How to complete this task
Quote every entry word for word.

Information shown Start Marker

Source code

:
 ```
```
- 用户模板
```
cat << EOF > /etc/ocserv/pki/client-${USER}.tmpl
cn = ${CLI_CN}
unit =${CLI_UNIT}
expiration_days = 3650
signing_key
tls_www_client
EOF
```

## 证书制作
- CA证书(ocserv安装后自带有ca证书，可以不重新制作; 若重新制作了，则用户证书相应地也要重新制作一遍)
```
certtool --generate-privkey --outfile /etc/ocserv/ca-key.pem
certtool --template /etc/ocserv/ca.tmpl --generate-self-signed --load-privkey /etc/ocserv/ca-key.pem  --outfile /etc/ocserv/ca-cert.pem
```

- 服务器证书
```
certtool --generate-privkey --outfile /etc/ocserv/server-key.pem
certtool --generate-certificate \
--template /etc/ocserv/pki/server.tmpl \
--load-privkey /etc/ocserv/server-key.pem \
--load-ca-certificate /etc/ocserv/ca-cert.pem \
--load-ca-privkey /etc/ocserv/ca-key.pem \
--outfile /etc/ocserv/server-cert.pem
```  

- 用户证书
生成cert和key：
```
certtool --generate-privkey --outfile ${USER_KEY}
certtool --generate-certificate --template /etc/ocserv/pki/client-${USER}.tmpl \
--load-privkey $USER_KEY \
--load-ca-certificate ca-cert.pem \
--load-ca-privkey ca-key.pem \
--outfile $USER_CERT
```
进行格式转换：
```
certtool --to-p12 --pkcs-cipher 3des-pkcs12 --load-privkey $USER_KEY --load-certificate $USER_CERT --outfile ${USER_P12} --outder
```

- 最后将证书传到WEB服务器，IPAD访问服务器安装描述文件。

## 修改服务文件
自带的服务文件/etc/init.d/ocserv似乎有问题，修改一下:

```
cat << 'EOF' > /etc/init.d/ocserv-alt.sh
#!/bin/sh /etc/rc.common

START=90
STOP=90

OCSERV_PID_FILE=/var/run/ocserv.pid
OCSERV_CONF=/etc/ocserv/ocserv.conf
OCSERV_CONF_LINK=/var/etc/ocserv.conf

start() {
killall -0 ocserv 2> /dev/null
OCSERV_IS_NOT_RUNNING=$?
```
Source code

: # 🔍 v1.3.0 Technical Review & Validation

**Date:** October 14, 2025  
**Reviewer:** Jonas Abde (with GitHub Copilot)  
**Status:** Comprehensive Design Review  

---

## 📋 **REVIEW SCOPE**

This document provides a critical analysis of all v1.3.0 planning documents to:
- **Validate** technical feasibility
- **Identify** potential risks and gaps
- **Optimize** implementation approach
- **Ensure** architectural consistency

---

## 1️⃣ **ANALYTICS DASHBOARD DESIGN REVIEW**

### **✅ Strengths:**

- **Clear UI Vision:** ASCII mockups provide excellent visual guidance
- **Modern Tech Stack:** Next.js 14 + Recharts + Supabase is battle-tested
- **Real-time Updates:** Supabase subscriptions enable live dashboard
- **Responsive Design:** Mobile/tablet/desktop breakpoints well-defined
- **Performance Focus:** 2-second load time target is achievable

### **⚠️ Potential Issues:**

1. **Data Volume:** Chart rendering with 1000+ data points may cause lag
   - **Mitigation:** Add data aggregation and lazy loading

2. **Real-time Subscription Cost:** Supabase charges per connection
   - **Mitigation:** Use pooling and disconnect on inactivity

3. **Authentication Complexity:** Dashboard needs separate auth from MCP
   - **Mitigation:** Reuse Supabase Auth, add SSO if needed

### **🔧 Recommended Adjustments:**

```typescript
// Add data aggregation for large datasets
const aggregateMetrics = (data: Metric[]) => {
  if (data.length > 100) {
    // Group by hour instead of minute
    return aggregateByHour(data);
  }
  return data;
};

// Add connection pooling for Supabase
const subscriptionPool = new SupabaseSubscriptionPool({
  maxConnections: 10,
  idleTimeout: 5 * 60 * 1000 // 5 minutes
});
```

Information shown End Marker

Exercise output
Source code

:
 ```
```
- 用户模板
```
cat << EOF > /etc/ocserv/pki/client-${USER}.tmpl
cn = ${CLI_CN}
unit =${CLI_UNIT}
expiration_days = 3650
signing_key
tls_www_client
EOF
```

## 证书制作
- CA证书(ocserv安装后自带有ca证书，可以不重新制作; 若重新制作了，则用户证书相应地也要重新制作一遍)
```
certtool --generate-privkey --outfile /etc/ocserv/ca-key.pem
certtool --template /etc/ocserv/ca.tmpl --generate-self-signed --load-privkey /etc/ocserv/ca-key.pem  --outfile /etc/ocserv/ca-cert.pem
```

- 服务器证书
```
certtool --generate-privkey --outfile /etc/ocserv/server-key.pem
certtool --generate-certificate \
--template /etc/ocserv/pki/server.tmpl \
--load-privkey /etc/ocserv/server-key.pem \
--load-ca-certificate /etc/ocserv/ca-cert.pem \
--load-ca-privkey /etc/ocserv/ca-key.pem \
--outfile /etc/ocserv/server-cert.pem
```  

- 用户证书
生成cert和key：
```
certtool --generate-privkey --outfile ${USER_KEY}
certtool --generate-certificate --template /etc/ocserv/pki/client-${USER}.tmpl \
--load-privkey $USER_KEY \
--load-ca-certificate ca-cert.pem \
--load-ca-privkey ca-key.pem \
--outfile $USER_CERT
```
进行格式转换：
```
certtool --to-p12 --pkcs-cipher 3des-pkcs12 --load-privkey $USER_KEY --load-certificate $USER_CERT --outfile ${USER_P12} --outder
```

- 最后将证书传到WEB服务器，IPAD访问服务器安装描述文件。

## 修改服务文件
自带的服务文件/etc/init.d/ocserv似乎有问题，修改一下:

```
cat << 'EOF' > /etc/init.d/ocserv-alt.sh
#!/bin/sh /etc/rc.common

START=90
STOP=90

OCSERV_PID_FILE=/var/run/ocserv.pid
OCSERV_CONF=/etc/ocserv/ocserv.conf
OCSERV_CONF_LINK=/var/etc/ocserv.conf

start() {
killall -0 ocserv 2> /dev/null
OCSERV_IS_NOT_RUNNING=$?
```
Source code

: # 🔍 v1.3.0 Technical Review & Validation

**Date:** October 14, 2025  
**Reviewer:** Jonas Abde (with GitHub Copilot)  
**Status:** Comprehensive Design Review  

---

## 📋 **REVIEW SCOPE**

This document provides a critical analysis of all v1.3.0 planning documents to:
- **Validate** technical feasibility
- **Identify** potential risks and gaps
- **Optimize** implementation approach
- **Ensure** architectural consistency

---

## 1️⃣ **ANALYTICS DASHBOARD DESIGN REVIEW**

### **✅ Strengths:**

- **Clear UI Vision:** ASCII mockups provide excellent visual guidance
- **Modern Tech Stack:** Next.js 14 + Recharts + Supabase is battle-tested
- **Real-time Updates:** Supabase subscriptions enable live dashboard
- **Responsive Design:** Mobile/tablet/desktop breakpoints well-defined
- **Performance Focus:** 2-second load time target is achievable

### **⚠️ Potential Issues:**

1. **Data Volume:** Chart rendering with 1000+ data points may cause lag
   - **Mitigation:** Add data aggregation and lazy loading

2. **Real-time Subscription Cost:** Supabase charges per connection
   - **Mitigation:** Use pooling and disconnect on inactivity

3. **Authentication Complexity:** Dashboard needs separate auth from MCP
   - **Mitigation:** Reuse Supabase Auth, add SSO if needed

### **🔧 Recommended Adjustments:**

```typescript
// Add data aggregation for large datasets
const aggregateMetrics = (data: Metric[]) => {
  if (data.length > 100) {
    // Group by hour instead of minute
    return aggregateByHour(data);
  }
  return data;
};

// Add connection pooling for Supabase
const subscriptionPool = new SupabaseSubscriptionPool({
  maxConnections: 10,
  idleTimeout: 5 * 60 * 1000 // 5 minutes
});
```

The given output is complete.